Je ne réponds pas, perdue dans mes pensées, réfléchissant à l'enchaînement loufoque qu'est devenu ma vie en ce moment. Kalista s'approche et pose tendrement une main sur mon bras.
Pourquoi tu ne vas pas tout simplement le voir ?
Il est trop distant, et je... je lui ai dit des choses horribles.
Tu sais, vu son attitude hier soir, ça n'a pas dû le toucher beaucoup.
Non, tu ne comprends pas. Quand j'ai regardé ses yeux, je... j'y ai vu tellement de détresse...
Tu sais, s'il n'en parle pas, c'est qu'il veut que personne d'autre ne puisse y accéder.
J'ai vraiment agi comme une conne. Il faut que je prenne du recul sur la situation, et le plus vite sera le mieux. Quittant Kalista, je lui souffle un baiser et m'empare de mon skate, le lançant sur le trottoir. Abimé par endroits, je prends soin d'éviter ces creux et bosses, tenant un minimum à mes genoux et poignets. Comble de l'ironie, j'ai presque l'impression que je roulais mieux en arrivant chez Kalista, hier soir. En même temps, ça ne fait pas partie des remèdes recommandés contre la gueule de bois. Et après m'être pris deux coins de trottoir, j'arrive enfin au skatepark. Cette jungle de rampes et de rails m'avait manquée. Et mon arrivée sur ce territoire s'accompagne d'une question existentielle : dois-je vraiment utiliser cette planche sur ces rampes ? De toute façon, qui va m'en empêcher ? L'endroit est pratiquement vide, exception faite de quelques jeunes assis dans le bowl, à l'autre bout du park. La planche avale le béton, exécutant des demi-tours sur les rampes. Je pousse même jusqu'à faire quelques ollies, et tente un kickflip, qui rentre par chance. Mon père n'a jamais été fan de ce hobby. Pour lui, les skateurs ne sont que des junkies, des ratés qui excellent dans un talent inutile pour la société. Pourtant, il n'imagine pas le bien que ça me fait. Laisser libre cours à mon énergie, à mes émotions. Ça me permet de me concentrer sur quelque chose de concret, et parfois d'éviter de me laisser dévorer par mes pensées. C'est à ça que sert un hobby, après tout, non ? Nous rendre la vie plus facile, plus vivable. Humant l'air du matin, je regarde la rampe face à moi. Est-ce que ce kickflip était réellement un coup de chance ? J'ai bien envie de voir. Ça fait quelques temps que je bosse sur un trick, et je crois que c'est l'heure de voir si mes efforts ont portés leurs fruits. Allez, Hope.
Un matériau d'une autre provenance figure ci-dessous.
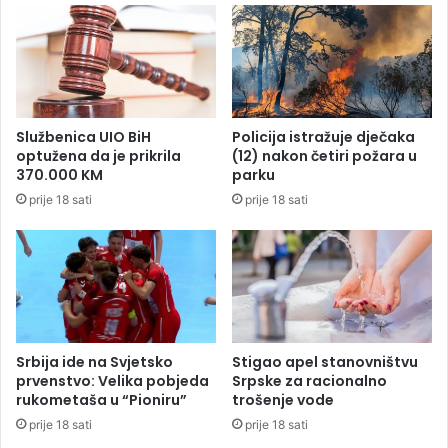
"
D
r
a
k
s
Službenica UIO BiH
Policija istražuje dječaka
e
optužena da je prikrila
(12) nakon četiri požara u
n
370.000 KM
parku
i
prije 18 sati
prije 18 sati
ć
"
i
z
K
o
z
a
Srbija ide na Svjetsko
Stigao apel stanovništvu
r
prvenstvo: Velika pobjeda
Srpske za racionalno
s
rukometaša u “Pioniru”
trošenje vode
k
prije 18 sati
prije 18 sati
e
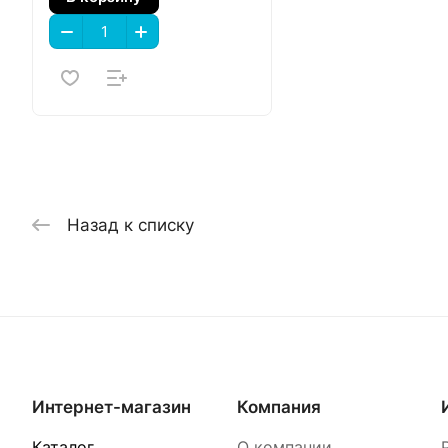
Назад к списку
Интернет-магазин
Компания
Каталог
О компании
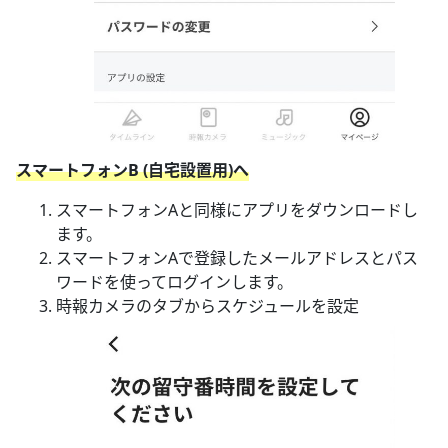
スマートフォンB (自宅設置用)へ
スマートフォンAと同様にアプリをダウンロードし
ます。
スマートフォンAで登録したメールアドレスとパス
ワードを使ってログインします。
時報カメラのタブからスケジュールを設定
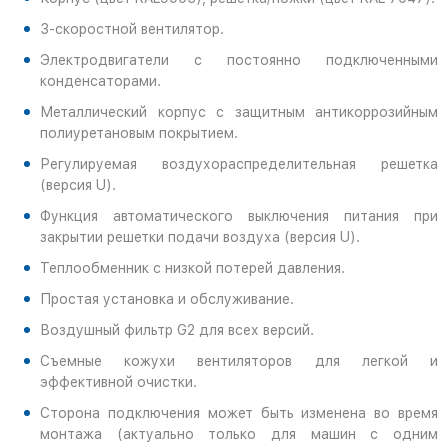
3-скоростной вентилятор.
Электродвигатели с постоянно подключенными
конденсаторами.
Металлический корпус с защитным антикоррозийным
полиуретановым покрытием.
Регулируемая воздухораспределительная решетка
(версия U).
Функция автоматического выключения питания при
закрытии решетки подачи воздуха (версия U).
Теплообменник с низкой потерей давления.
Простая установка и обслуживание.
Воздушный фильтр G2 для всех версий.
Съемные кожухи вентиляторов для легкой и
эффективной очистки.
Сторона подключения может быть изменена во время
монтажа (актуально только для машин с одним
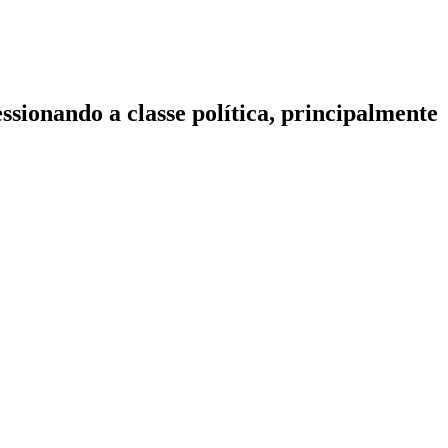
ssionando a classe política, principalmente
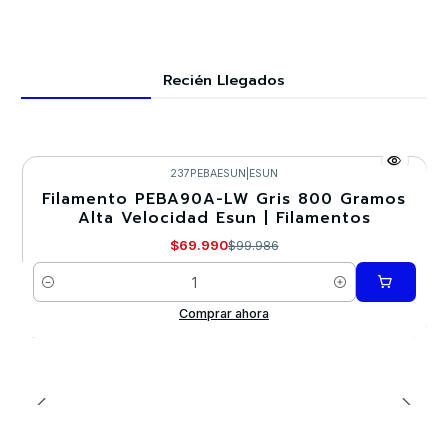
Recién Llegados
237PEBAESUN
|
ESUN
Filamento PEBA90A-LW Gris 800 Gramos
-30%
Alta Velocidad Esun | Filamentos
$69.990
$99.986
Cantidad
Comprar ahora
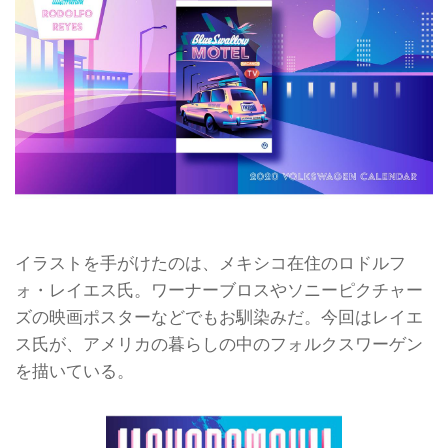
イラストを手がけたのは、メキシコ在住のロドルフ
ォ・レイエス氏。ワーナーブロスやソニーピクチャー
ズの映画ポスターなどでもお馴染みだ。今回はレイエ
ス氏が、アメリカの暮らしの中のフォルクスワーゲン
を描いている。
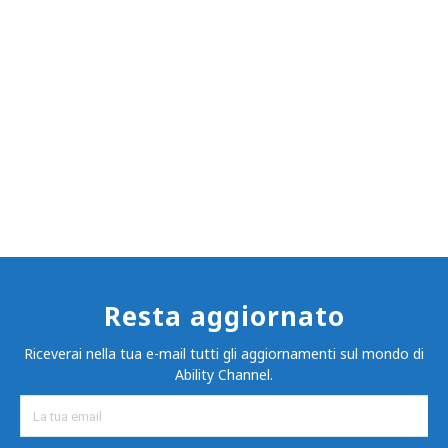
Resta aggiornato
Riceverai nella tua e-mail tutti gli aggiornamenti sul mondo di
Ability Channel.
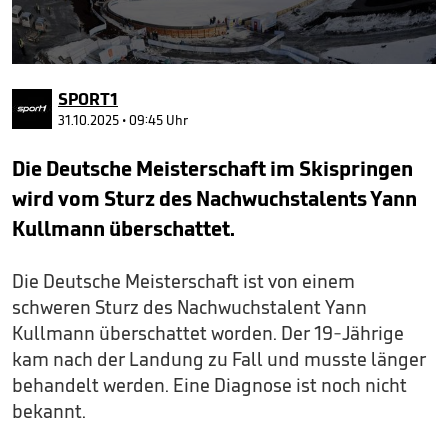
0
seconds
SPORT1
of
1
31.10.2025 • 09:45 Uhr
minute,
52
Die Deutsche Meisterschaft im Skispringen
seconds
wird vom Sturz des Nachwuchstalents Yann
Kullmann überschattet.
Die
Deutsche Meisterschaft ist von einem
schweren Sturz des Nachwuchstalent Yann
Kullmann überschattet worden. Der 19-Jährige
kam nach der Landung zu Fall und musste länger
behandelt werden. Eine Diagnose ist noch nicht
bekannt.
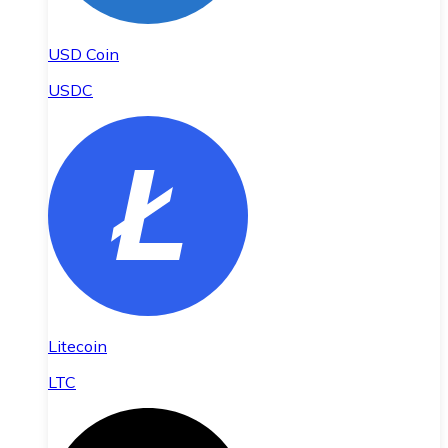
USD Coin
USDC
Litecoin
LTC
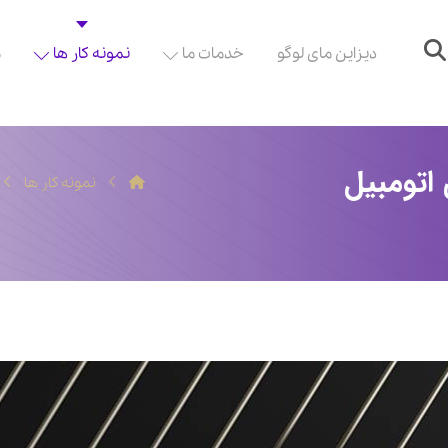
دیزاین مای لوگو
خدمات ما
نمونه کار ها
م
تومبیل
نمونه کار ها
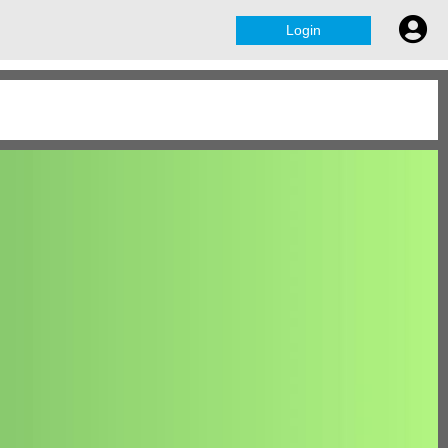
Login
La planche prend un peu de vitesse, juste ce qu'il faut. Arrivée à la fin de la rampe, je retiens ma respiration et lance la figure. Mon pied arrière lève la planche et la fait pivoter tandis que mon pied avant la balaie pour la faire vriller. Entièrement focalisée sur le mouvement, le temps ralentit. Le skate tourne, tourne à une lenteur effroyable. Et soudain, j'atterris. Mes pieds retombent à plat sur la planche, qui elle retombe sur ses quatre roues. J'ai enfin plaqué ce putain de hardflip ! Posant un pied à terre, j'exulte. Un "Yes !" sonore s'échappe de mes lèvres, et je lève les bras au ciel. Bon, il va falloir continuer de le travailler, mais c'est la première fois que j'arrive à réaliser une figure aussi complexe. Un sifflement attire mon attention vers le groupe de jeunes remarqués plus tôt. Trois d'entre eux hochent la tête respectueusement, tapant dans leurs mains. Je leur adresse un signe de remerciement, au comble de la joie. Attrapant mon sac, je sors du park le sourire au lèvre. Un sourire sincère, qui vient tout seul et sans forcer. Je prends le chemin de la maison, perchée sur mon petit nuage. Si haut que rien ne me fera en descendre.